テントのフロアを何枚も重ねてレイヤーにすると同時に、地面との距離を保てるコットの併用もおすすめだ。ロータイプ、ハイタイプ、2wayタイプなどさまざまある。

WAQ/2way フォールディングコット

3、ストーブを利用する場合は一酸化炭素チェッカー必須!

冬キャンプは、テント内に石油ストーブや薪ストーブをインストールすると快適な冬キャンプが楽しめる一方で、一酸化炭素中毒の危険を伴う。

一酸化炭素チェッカー

ゆえにストーブを使用する際は、一酸化炭素チェッカーの導入はマストだ。そもそも各メーカーは、テント内でのストーブの使用を推奨していないというのも理解しておこう。あくまでストーブの使用は自己責任。

4、服装は重ね着必須で寒さ対策

冬キャンプは、防寒対策がなにより重要。防寒対策が不十分だと冬キャンプを楽しめないだけではなく、体調を崩してしまうことも。

モンベル/アウトドアインナーシャツ

冬キャンプの服装は、蒸れを防ぐ下着、ヒートテック、フリース素材の上着、ダウンジャケットなど、重ね着するのがポイント。フード付きの上着だと首が暖かく、より防寒に役立つのでおすすめだ。

5、防寒グッズは多めに持参

カイロを多めに持っていくのもおすすめだ。背中や腰などにカイロを貼っておけば椅子に座っている時でも暖かく感じられるはずだ。さらに足元用のカイロなどもあるといいだろう。

マルカ/湯たんぽ

加えて万能なのが湯たんぽ。プラスチック製のものもあるが、一度水を入れれば、直火で温められるマルカの湯たんぽがおすすめだ。屋外ではもちろん、就寝時なども便利に使える。

ハクキンカイロ

冬キャンプは、液体燃料式の「ハクキンカイロ」愛用者も多い。何度も繰り返し使えるエコな点もポイントだ。コンパクトなので冬キャンプ以外でも使えるのもうれしい。

6、椅子用のクッションやカバーで寒さ対策

椅子に座っていると、お尻や背中がじわじわとひんやりしてくる。冬にぴったりなクッション性のあるカバーを用意しておくといいだろう。さらに難燃性のブランケットがあるとより効果的だ。

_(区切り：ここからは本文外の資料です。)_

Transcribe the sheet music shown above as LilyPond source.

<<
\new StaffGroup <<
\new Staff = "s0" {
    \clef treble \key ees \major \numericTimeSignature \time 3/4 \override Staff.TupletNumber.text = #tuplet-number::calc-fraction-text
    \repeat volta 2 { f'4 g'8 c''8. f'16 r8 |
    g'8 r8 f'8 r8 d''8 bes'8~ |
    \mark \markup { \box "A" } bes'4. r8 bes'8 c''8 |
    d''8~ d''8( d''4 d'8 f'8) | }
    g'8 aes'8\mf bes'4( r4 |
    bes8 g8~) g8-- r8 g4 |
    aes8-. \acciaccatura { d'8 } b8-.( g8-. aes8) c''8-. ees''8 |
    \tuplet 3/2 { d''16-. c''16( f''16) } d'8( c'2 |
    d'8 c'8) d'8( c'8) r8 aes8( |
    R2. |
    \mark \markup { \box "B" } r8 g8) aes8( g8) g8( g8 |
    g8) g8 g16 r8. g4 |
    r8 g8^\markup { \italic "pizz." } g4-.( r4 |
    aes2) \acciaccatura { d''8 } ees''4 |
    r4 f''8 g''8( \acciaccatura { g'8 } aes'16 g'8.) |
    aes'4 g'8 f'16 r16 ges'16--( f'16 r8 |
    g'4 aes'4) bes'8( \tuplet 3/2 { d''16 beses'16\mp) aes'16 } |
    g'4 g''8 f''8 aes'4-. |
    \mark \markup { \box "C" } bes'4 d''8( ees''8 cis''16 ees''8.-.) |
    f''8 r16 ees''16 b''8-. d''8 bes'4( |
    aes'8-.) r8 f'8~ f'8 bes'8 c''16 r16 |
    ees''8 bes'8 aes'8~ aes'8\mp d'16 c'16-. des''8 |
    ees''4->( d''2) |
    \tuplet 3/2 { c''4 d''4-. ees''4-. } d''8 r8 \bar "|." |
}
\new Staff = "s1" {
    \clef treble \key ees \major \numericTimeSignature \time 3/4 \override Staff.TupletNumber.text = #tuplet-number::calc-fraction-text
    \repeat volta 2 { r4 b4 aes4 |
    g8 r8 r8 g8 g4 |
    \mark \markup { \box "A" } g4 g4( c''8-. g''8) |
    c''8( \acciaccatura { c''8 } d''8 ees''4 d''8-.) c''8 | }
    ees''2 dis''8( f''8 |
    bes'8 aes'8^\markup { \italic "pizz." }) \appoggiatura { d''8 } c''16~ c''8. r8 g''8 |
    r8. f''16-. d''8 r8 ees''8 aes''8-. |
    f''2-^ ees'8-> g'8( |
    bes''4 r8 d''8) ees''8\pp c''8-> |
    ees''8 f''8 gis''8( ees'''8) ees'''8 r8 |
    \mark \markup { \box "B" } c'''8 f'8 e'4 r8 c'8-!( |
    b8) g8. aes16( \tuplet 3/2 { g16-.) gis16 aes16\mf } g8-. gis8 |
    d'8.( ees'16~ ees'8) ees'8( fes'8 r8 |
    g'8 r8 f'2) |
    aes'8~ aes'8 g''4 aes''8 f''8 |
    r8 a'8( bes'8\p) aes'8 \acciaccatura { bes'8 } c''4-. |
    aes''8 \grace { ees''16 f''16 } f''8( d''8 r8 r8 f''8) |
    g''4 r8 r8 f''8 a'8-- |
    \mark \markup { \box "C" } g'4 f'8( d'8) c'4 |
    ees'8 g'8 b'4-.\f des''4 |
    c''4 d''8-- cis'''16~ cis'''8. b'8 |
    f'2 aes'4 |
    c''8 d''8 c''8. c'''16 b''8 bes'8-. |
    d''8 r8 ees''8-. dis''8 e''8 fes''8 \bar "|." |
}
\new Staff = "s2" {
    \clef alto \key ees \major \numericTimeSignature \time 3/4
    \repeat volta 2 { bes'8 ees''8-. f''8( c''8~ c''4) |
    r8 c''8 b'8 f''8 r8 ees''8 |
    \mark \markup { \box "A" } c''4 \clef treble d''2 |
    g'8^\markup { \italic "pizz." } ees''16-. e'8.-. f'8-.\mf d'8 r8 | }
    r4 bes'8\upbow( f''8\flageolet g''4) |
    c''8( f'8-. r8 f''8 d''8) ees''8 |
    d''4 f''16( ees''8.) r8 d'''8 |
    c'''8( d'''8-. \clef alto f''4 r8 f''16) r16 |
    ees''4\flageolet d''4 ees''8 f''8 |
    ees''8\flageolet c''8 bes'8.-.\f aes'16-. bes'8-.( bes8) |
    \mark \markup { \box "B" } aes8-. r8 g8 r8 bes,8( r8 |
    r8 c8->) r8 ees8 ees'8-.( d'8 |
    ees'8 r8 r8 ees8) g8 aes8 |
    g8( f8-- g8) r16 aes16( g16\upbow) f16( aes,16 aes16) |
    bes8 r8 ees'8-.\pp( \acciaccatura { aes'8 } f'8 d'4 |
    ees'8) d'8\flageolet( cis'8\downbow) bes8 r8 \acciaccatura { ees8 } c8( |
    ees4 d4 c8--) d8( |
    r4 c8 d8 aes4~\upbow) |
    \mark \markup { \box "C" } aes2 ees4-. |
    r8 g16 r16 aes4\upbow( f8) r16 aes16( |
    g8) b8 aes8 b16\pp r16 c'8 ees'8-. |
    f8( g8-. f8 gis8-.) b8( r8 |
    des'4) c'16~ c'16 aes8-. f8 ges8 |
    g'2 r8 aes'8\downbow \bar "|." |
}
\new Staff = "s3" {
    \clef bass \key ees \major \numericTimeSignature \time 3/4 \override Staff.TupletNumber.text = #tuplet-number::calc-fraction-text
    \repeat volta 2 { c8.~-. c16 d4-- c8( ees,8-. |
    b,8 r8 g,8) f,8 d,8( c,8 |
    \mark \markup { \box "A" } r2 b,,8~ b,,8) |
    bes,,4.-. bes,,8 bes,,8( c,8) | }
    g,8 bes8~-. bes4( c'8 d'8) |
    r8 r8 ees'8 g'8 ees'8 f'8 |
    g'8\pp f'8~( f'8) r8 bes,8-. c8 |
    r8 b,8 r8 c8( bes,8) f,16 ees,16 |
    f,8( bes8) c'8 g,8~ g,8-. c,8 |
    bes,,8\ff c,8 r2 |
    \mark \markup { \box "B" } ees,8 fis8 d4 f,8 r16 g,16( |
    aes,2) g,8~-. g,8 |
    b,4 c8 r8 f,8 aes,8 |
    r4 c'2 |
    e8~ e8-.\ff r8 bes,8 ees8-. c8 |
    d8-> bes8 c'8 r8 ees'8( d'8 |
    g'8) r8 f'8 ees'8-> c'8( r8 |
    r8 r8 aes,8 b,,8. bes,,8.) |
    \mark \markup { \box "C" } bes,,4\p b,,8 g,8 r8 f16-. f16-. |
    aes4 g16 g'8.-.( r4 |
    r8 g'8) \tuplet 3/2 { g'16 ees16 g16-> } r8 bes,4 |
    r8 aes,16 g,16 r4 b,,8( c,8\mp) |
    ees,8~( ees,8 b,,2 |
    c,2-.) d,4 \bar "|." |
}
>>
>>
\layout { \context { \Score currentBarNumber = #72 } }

オレゴニアンキャンパー/難燃 Fire Proofマイクロフリースチェアカバー

7、足元の防寒対策必須

冬キャンプはとくに足元が冷えがち。厚手の靴下を履いたり、2枚履きしたり、ボア付きのブーツを履くことで、底冷え対策を。

ソレル/カリブー スノーブーツ

8、電源サイトの利用

初めて冬キャンプをする場合は、AC電源があるキャンプ場が安心だ。1000wを上限にしているキャンプ場が多いため、使用する電気器具の総消費電力を把握しておくのを忘れずに。

9、現地の天気予報を事前にチェック!

キャンプ前日にチェックしておきたいのが、キャンプ場周辺の天気予報だ。冬とはいえ、日によって気温は当然変動する。その日の気温を把握したうえで防寒対策をするのがスムーズだろう。

山の天気は変わりやすいため、レインウェアは必ず持参しておきたい。突然の雨でびしょ濡れになった冬キャンプは楽しむどころではなくなってしまう。

モンベル/トレッキング レインウェアジャケット

初心者でも事前対策をすれば冬キャンプを楽しめる!

初めての冬キャンプは、不安がつきもの。とはいえ、しっかり寒さ対策をしておけば、冬キャンプならではの楽しさにはまってしまうはずだ。